“Everything is upside down here.”
Carletto, All Screwed Up
From the opening moments of Lina Wertmüller’s All Screwed Up (Tutto a posto e niente in ordine), we are dizzy, disoriented, and displaced. The first shot follows two silhouettes exiting a tunnel into the hustling, bustling urban landscape. The camera spins around this city in motion, as its inhabitants scurry in and out of the frame like worker ants, and even the musical score swells with dissonance and cacophony. We catch glimpse of two young men, Carletto and Gino, who seem out of place: dressed in traditional fare, not the modern 1970s attire, struggling not to get lost in the chaos.

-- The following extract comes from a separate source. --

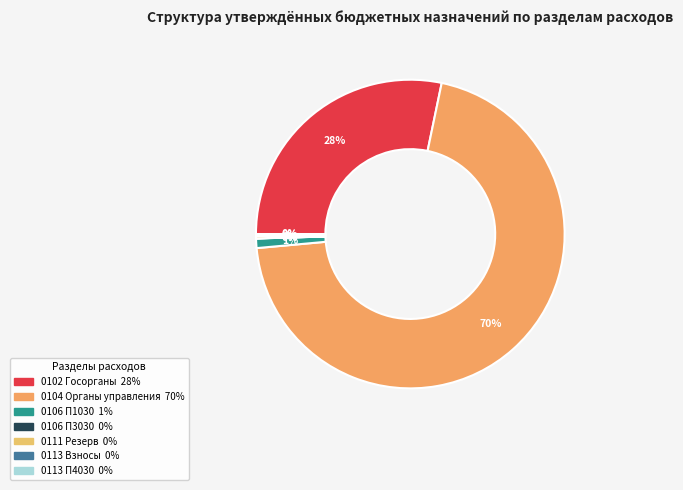

How many slices are in this pie chart?

7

It doesn’t take long for them to learn the world they’ve entered is one where everything and everyone is for sale. They pledge to make their way economically in cosmopolitan Milano, where they bounce between jobs and in and out of labor disputes. They join with new friends to all get an apartment together: “a commune of workers.” The divide between workers and landowners is a battle literally on the home front; they and their fellow tenants are at risk of eviction, so the landlords can make way for luxury apartments. Even inside their unit, the tension of economic exploitation continues to simmer: the women in their group have outsmarted in the men in terms of commodification and how to get ahead: charging the men for use of the TV, access to the laundry machine, assuring the men it’s a better bargain than going it on their own. This seemingly advantageous offer of shared goods and resources, albeit for a price, somehow doesn’t fare well for the men of the commune.

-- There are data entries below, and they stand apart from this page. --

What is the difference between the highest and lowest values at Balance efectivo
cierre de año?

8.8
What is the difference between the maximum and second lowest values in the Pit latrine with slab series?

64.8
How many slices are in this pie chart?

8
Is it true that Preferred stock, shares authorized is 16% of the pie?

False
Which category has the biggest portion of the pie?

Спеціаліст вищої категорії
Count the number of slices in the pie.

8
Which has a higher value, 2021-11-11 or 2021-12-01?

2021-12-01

Economics even seeps into their personal lives, eschewing the possibility of romance for the more profitable prospects of getting ahead. Carletto becomes smitten with Adelina, one of the roommates, who seems to have feelings for him but refuses his pleas to marry her: it’s “anti-economical,” but her counter-offer is that they save up and open a store together. She’s less interested in a romantic life partnership than she is in a business deal. In a very upsetting scene, Carletto violates Adelina against her will; she cries out for help, and later begs him to stop, for fear that their physical act of love will knock over their TV set. In contrast, the other woman in Carletto’s life is a silent, wealthy siren who emerges occasionally throughout the film, and enraptures him with every appearance. The last time he sees her, she is getting married, setting her life in the traditional romantic path Carletto so desires with Adelina. Perhaps the economically advantaged have more freedom to pursue life and its pleasures, and the working class simply can’t afford to pursue, or make time for, love. Another roommate, Biki, forbids any coupling among the commune, but doesn’t have issue with selling herself to earn enough for a down payment on a car. Sante, a father struggling with seven children, tries to sell himself to keep his family afloat. The working class are so desperate they will literally commodify their bodies for sale. Any notions of “traditional” romance or love are unrealistic in a social landscape where the primary goal is economic survival.
The workers face disunity and inequality, even among each other, grasping for any sense of control and hierarchy within an ultimately powerless class. Regional prejudices and discrimination permeate through interactions as early as the opening scene, when Gino comments that Adelina, also clearly a rural outsider in urban Milano, is “not normal. She’s a hick. She’s a southerner.” None of them are accustomed to the hustle, bustle, and chaos of the big city, but as northerners from San Rocco just outside Milano, they have something up on Adelina to claim some dominance. These tensions also fire up in the workplace among supposed equals: the working class in the kitchen. A scuffle breaks out between a waitress and one of the cooks, and reaching for any put-down she can, she spits out “You shitty Piedmontese.” They are both in the same social stratum, reporting to the same boss, but as someone (presumably) more accustomed to the urban landscape, she claims superiority to the rural emigrant she’s up against.
Another English title for the film is “Everything Ready, Nothing Works,” and a literal translation from Italian is “Everything ready and nothing in order.” Wertmüller’s work begins and ends with organized, collective chaos: first that of the Milanese commuters walking, taking trains, driving Vespas, racing to get nowhere; and concludes with the harried labor in the restaurant kitchen, the camera literally spinning in circles and staying in place. As complex and confounding the machinations are, whether economic, social, cultural, even sexual, no one gets ahead and no one can make it. The forced business and meaninglessness of it all come to the surface as artificial inequalities prop up infrastructures and systems of exploitation. Pointed and sharp as always, Wertmüller exposes these power structures, at all levels: keeping everything ready and truly nothing working.